▶ **EXERCISE PROMPT**: Set down each entry exactly as given; pictures should not appear in the copy.

▶ **RECORDS TO USE**:

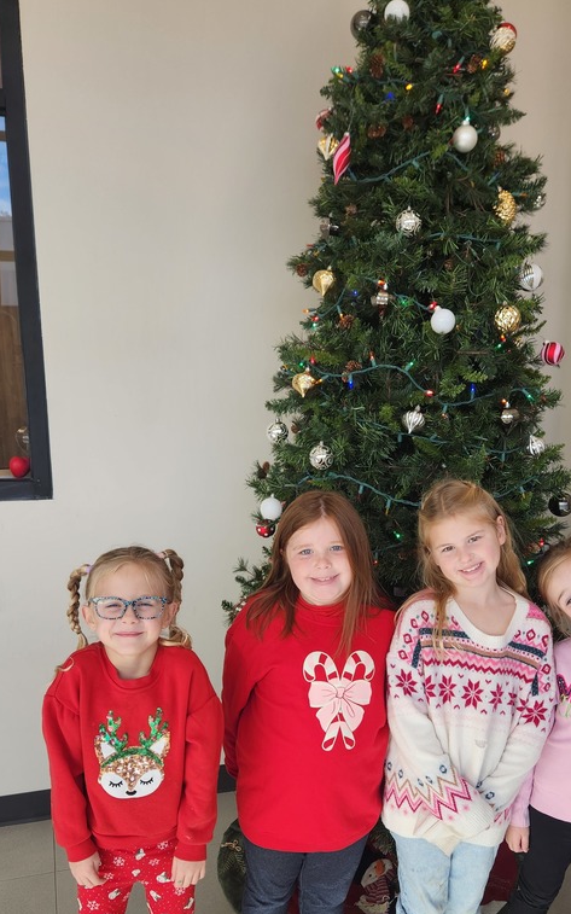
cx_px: 321
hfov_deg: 38.3
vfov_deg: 57.4
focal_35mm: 33
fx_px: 822
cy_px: 572
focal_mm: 5.4
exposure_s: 1/180
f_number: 1.8
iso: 20
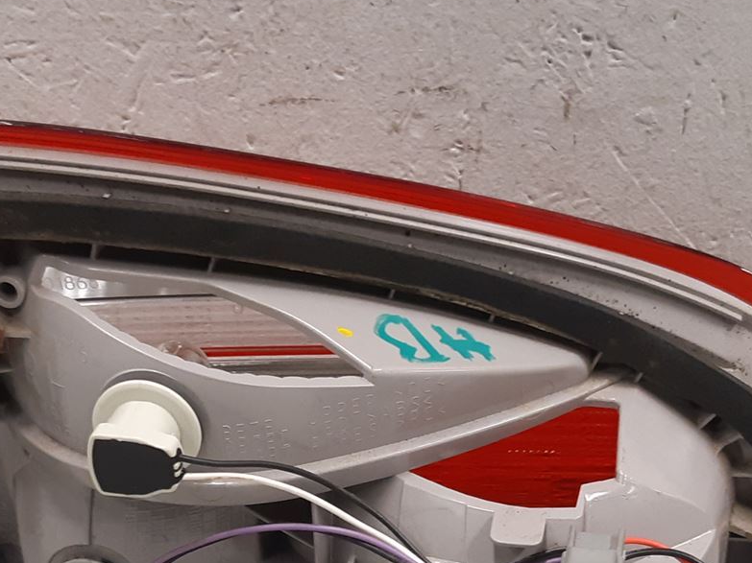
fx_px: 1477
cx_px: 392
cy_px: 492
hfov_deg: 28.6
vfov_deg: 21.2
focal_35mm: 68
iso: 160
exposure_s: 1/50
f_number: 1.7
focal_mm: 3.93
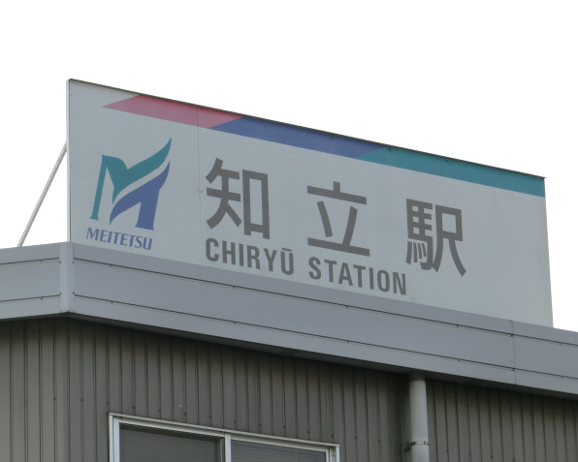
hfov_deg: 11.2
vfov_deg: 8.9
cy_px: 231
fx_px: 2960
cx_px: 289
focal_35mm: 173
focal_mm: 29.5
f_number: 5.9
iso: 80
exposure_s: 1/320
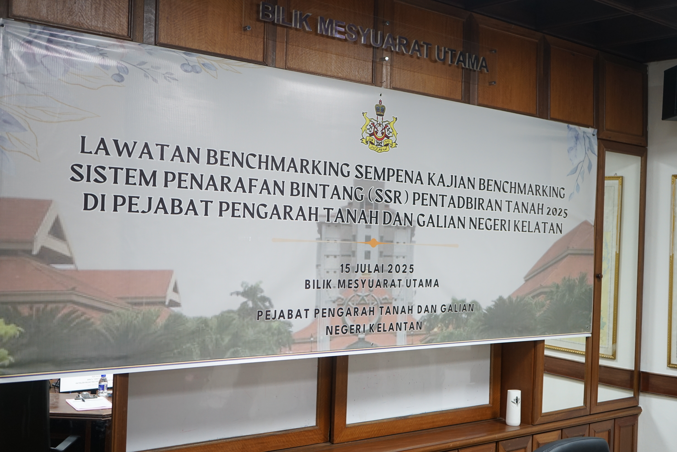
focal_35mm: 47
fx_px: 884
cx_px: 338
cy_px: 226
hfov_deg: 41.9
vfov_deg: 28.6
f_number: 4.5
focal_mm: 47
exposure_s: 1/30
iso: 800
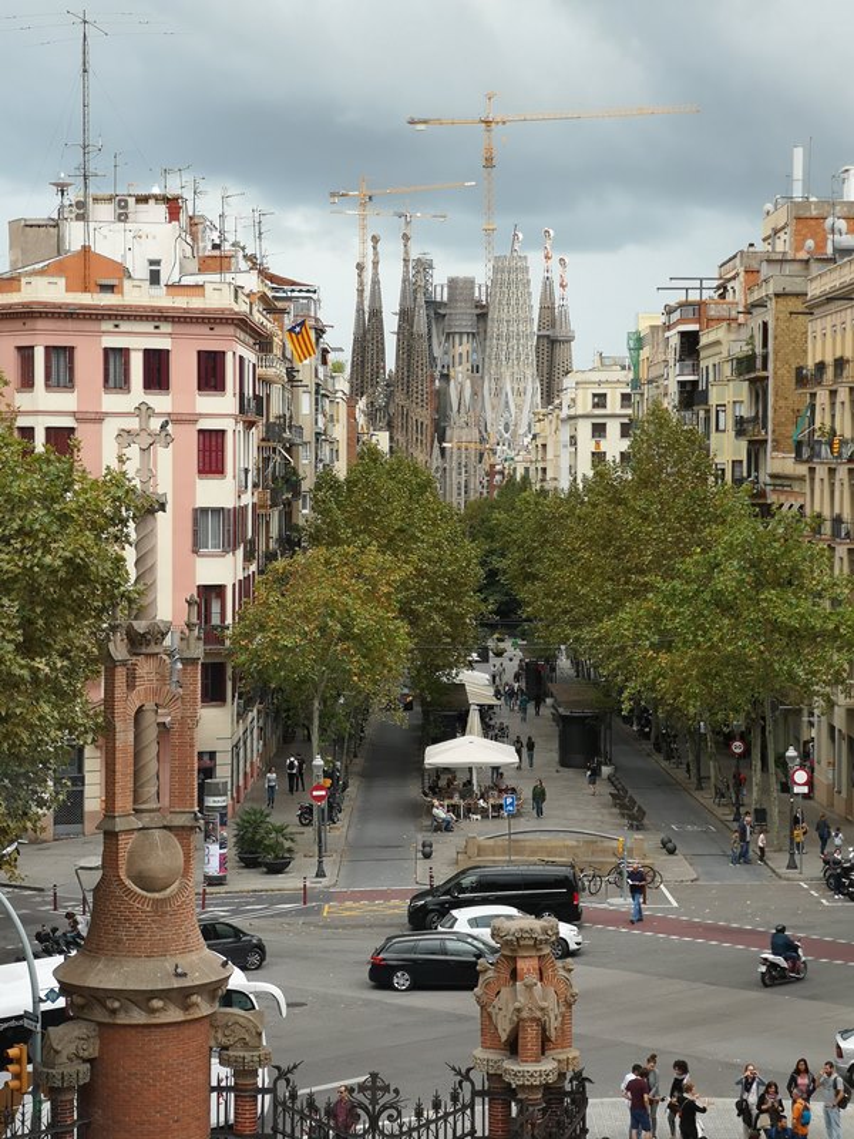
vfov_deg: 24.1
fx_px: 2664
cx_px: 427
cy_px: 570
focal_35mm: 81
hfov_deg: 18.2
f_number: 2.4
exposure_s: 1/194
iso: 50
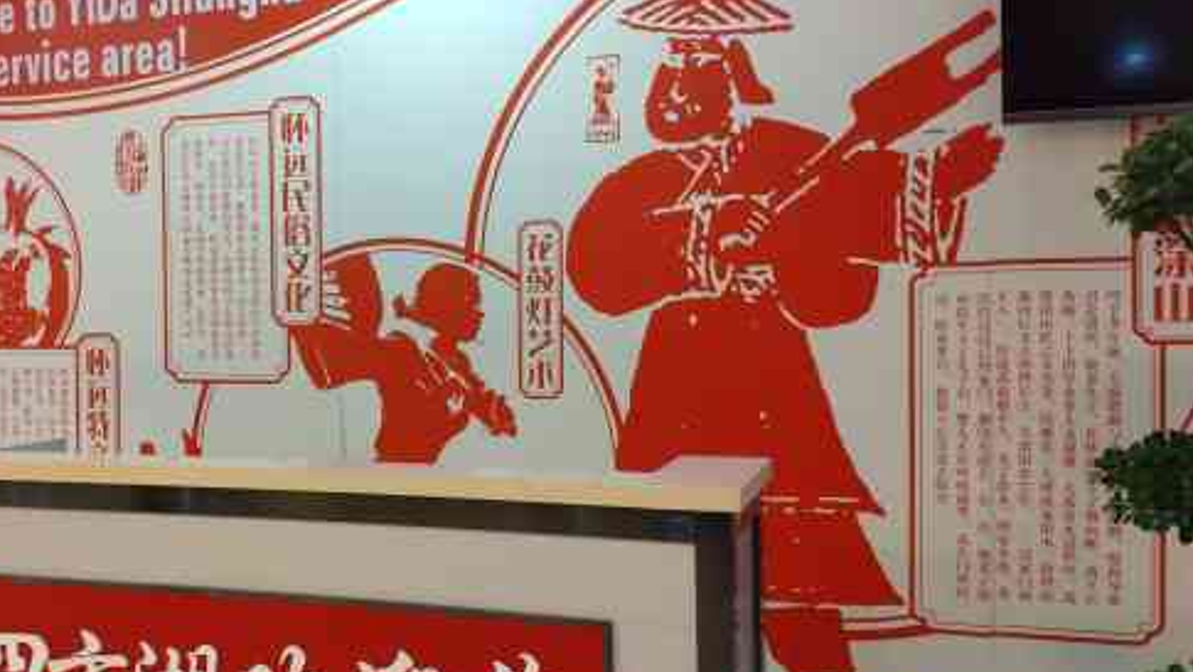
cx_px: 362
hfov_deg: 57.6
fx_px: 1044
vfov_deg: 35.7
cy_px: 326
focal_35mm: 33
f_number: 1.8
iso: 673
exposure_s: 1/33
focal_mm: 4.22
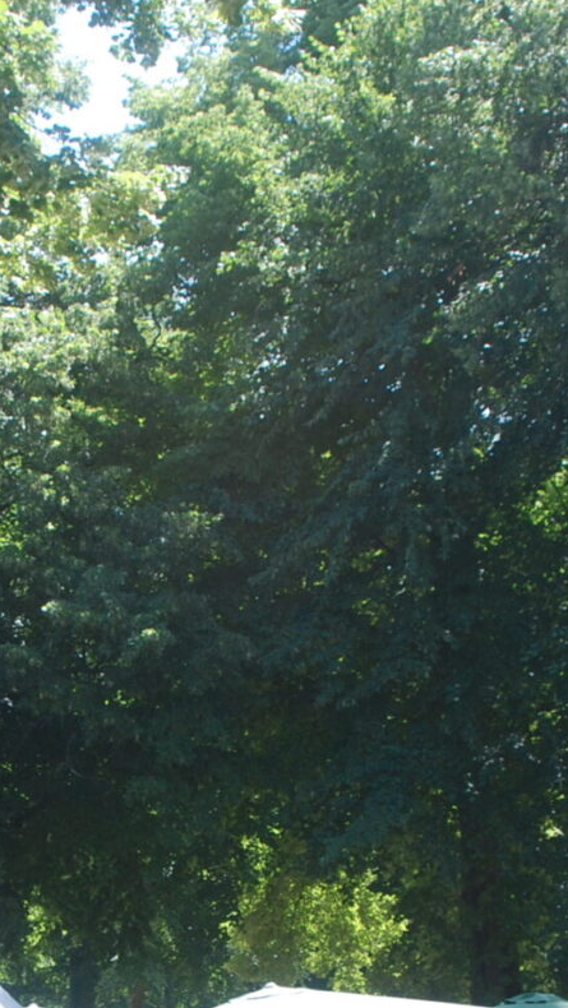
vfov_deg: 18.6
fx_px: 3049
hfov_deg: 10.6
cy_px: 785
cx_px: 157
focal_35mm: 114
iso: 160
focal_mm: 28
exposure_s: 1/125
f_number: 5.6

▶ **SOLUTION FOR THIS PROBLEM**:
cx_px: 321
hfov_deg: 38.3
vfov_deg: 57.4
focal_35mm: 33
fx_px: 822
cy_px: 572
focal_mm: 5.4
exposure_s: 1/180
f_number: 1.8
iso: 20
fx_px: 1477
cx_px: 392
cy_px: 492
hfov_deg: 28.6
vfov_deg: 21.2
focal_35mm: 68
iso: 160
exposure_s: 1/50
f_number: 1.7
focal_mm: 3.93
hfov_deg: 11.2
vfov_deg: 8.9
cy_px: 231
fx_px: 2960
cx_px: 289
focal_35mm: 173
focal_mm: 29.5
f_number: 5.9
iso: 80
exposure_s: 1/320
focal_35mm: 47
fx_px: 884
cx_px: 338
cy_px: 226
hfov_deg: 41.9
vfov_deg: 28.6
f_number: 4.5
focal_mm: 47
exposure_s: 1/30
iso: 800
vfov_deg: 24.1
fx_px: 2664
cx_px: 427
cy_px: 570
focal_35mm: 81
hfov_deg: 18.2
f_number: 2.4
exposure_s: 1/194
iso: 50
cx_px: 362
hfov_deg: 57.6
fx_px: 1044
vfov_deg: 35.7
cy_px: 326
focal_35mm: 33
f_number: 1.8
iso: 673
exposure_s: 1/33
focal_mm: 4.22
vfov_deg: 18.6
fx_px: 3049
hfov_deg: 10.6
cy_px: 785
cx_px: 157
focal_35mm: 114
iso: 160
focal_mm: 28
exposure_s: 1/125
f_number: 5.6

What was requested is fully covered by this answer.